Bugün ulusal bir tv kanalının öğlen haberlerini izlerken makalenin başlığı altındaki haberi izledim.
Fevkalâde güzel bir haber aynı zamanda röportaj yapılan hanımefendinin söyledikleri yada verdiği mesaj ise daha bir mükemmeldi.
Yüzyılın depremi olarak adlandırılan ve resmi rakamlara göre 50.000 nin üzerinde insanımızın öldüğü, şehirlerin yerle yeksan olduğu bir depremi millet olarak hepimiz yaşadık.
Günlerce deprem bölgesinden yapılan canlı yayınları gecenin geç vakitlerine kadar uykusuz gözlerle izledik.
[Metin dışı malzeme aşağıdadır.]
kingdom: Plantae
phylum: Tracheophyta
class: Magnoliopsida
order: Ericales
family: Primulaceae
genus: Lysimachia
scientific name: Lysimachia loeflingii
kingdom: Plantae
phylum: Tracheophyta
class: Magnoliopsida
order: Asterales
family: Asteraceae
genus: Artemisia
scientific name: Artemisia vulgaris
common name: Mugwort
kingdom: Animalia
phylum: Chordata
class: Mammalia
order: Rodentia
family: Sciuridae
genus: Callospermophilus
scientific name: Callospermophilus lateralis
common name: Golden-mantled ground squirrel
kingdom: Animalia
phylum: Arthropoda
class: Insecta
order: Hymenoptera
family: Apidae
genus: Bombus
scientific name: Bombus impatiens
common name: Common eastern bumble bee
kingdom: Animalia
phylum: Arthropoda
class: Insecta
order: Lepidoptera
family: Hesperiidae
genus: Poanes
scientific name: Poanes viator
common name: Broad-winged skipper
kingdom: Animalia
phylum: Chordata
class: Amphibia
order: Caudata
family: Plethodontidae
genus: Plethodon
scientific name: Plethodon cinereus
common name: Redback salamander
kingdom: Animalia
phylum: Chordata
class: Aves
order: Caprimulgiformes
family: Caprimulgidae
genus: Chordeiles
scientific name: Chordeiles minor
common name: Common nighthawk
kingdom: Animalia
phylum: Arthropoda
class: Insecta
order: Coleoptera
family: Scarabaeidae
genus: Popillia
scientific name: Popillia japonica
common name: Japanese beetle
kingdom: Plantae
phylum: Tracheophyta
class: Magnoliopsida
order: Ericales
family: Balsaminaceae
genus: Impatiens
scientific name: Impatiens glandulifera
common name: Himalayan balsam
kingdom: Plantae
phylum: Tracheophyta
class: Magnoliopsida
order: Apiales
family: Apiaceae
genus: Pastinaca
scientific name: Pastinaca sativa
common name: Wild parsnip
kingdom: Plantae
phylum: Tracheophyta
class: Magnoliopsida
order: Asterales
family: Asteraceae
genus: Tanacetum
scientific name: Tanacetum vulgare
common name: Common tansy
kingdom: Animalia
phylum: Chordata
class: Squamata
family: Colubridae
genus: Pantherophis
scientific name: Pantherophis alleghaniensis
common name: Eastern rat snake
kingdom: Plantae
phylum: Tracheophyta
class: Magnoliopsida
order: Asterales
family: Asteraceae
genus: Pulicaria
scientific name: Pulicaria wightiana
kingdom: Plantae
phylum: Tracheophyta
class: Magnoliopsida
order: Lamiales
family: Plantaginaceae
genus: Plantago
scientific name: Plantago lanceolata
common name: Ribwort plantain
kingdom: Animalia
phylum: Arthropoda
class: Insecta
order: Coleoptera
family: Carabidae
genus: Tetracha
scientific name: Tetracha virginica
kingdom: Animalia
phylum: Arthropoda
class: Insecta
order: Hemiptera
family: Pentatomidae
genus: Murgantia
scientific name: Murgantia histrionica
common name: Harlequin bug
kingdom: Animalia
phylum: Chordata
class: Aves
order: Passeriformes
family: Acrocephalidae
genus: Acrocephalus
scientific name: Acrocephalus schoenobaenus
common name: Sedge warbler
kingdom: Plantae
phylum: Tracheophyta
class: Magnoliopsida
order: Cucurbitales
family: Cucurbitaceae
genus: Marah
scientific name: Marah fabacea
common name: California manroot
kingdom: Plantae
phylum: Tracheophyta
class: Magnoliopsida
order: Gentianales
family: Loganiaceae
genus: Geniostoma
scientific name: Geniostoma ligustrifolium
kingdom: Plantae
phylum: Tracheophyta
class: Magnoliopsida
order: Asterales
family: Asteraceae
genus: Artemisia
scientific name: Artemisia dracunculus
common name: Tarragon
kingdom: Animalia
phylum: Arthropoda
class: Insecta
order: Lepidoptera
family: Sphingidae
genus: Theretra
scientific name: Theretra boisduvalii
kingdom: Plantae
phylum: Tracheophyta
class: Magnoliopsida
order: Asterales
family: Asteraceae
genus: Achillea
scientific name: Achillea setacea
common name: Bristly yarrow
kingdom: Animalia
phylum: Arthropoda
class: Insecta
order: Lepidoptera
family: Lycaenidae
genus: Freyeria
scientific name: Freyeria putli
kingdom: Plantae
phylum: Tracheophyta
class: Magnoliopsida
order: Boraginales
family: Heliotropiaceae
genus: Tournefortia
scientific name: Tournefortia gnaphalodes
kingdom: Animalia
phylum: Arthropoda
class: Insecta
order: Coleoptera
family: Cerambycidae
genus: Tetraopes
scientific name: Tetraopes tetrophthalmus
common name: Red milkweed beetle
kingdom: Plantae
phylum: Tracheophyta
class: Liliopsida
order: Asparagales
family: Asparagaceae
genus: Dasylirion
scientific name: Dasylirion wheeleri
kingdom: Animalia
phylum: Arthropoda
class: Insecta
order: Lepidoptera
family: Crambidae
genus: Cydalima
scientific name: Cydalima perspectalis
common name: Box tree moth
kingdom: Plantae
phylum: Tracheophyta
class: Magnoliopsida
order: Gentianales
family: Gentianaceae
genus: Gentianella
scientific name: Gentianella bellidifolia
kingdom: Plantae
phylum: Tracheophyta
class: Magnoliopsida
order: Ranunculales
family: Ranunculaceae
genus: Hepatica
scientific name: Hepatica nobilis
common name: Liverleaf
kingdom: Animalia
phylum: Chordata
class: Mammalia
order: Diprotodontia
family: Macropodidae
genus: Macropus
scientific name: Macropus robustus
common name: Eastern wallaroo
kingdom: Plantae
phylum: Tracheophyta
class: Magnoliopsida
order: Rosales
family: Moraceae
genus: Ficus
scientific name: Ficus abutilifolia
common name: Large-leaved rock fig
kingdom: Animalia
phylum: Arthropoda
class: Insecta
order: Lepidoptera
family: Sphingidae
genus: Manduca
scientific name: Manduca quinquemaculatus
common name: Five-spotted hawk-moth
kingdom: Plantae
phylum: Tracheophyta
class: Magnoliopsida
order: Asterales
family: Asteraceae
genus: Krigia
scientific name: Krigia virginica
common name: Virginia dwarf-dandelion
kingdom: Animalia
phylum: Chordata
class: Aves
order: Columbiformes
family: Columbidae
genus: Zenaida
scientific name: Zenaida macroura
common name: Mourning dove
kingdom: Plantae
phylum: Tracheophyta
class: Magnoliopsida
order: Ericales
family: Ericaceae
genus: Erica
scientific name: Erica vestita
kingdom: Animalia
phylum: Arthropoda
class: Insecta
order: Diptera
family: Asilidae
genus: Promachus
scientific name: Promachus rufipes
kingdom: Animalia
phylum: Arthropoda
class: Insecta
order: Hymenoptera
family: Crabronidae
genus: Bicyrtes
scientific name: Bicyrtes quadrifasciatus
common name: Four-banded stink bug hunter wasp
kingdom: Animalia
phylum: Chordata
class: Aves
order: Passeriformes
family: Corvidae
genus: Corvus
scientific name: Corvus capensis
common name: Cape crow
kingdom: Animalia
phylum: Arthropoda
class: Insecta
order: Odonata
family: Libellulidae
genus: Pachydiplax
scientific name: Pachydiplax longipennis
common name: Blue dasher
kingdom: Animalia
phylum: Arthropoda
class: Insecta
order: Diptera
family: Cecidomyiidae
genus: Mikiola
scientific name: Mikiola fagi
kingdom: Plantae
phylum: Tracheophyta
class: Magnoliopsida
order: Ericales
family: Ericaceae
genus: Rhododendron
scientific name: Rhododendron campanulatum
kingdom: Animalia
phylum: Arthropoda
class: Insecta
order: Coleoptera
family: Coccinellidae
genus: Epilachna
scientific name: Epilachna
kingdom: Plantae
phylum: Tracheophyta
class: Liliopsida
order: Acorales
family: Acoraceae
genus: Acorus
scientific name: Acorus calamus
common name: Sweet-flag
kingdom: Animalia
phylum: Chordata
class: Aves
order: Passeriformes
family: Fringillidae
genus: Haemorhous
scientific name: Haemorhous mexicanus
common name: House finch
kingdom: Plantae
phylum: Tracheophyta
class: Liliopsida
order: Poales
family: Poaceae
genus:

Taki yerin altından, enkazların içinden bir canlı kardeşimizin çıktığını görmenin mutluluğunu yaşamak için.
Bugün Hatay ilinden yapılan haber de KYK nın binasında kurulan aşevinde, tamamı gönüllülük esasına göre yapılan çalışmalar ile ilgili röportaj yapılıyordu.
İzmir'den gelen hanımefendiye uzatılan mikrofana konuşan bayan,
"40 gündür buradayım, buraya şifa olmaya geldim, lâkin ben şifa buldum."
sözü bana çok büyük bir ders verdi. Eminim ki İzmir'den giden bu hanımefendi de aynı benim gibi düşünüyordur.
Zira o güne kadar, bir elimiz yağda bir elimiz balda yaşıyor idik. Bir, sadece bir dakikalık bir yer sarsıntısı ile yerle yeksan olacağımızı...
Yıllarca çalışıp didinip ev, mal, mülk ne yaptık ise malında mülkünde sahibinin biz olmadığını...
Sağlığın, varlığın, bir nefesin ne kadar kıymetli olduğunu sevdiklerini, anneciğini, babacığını, biricik evlatlarını enkazların altında kaldığında ne kadar kıymetli olduğunu...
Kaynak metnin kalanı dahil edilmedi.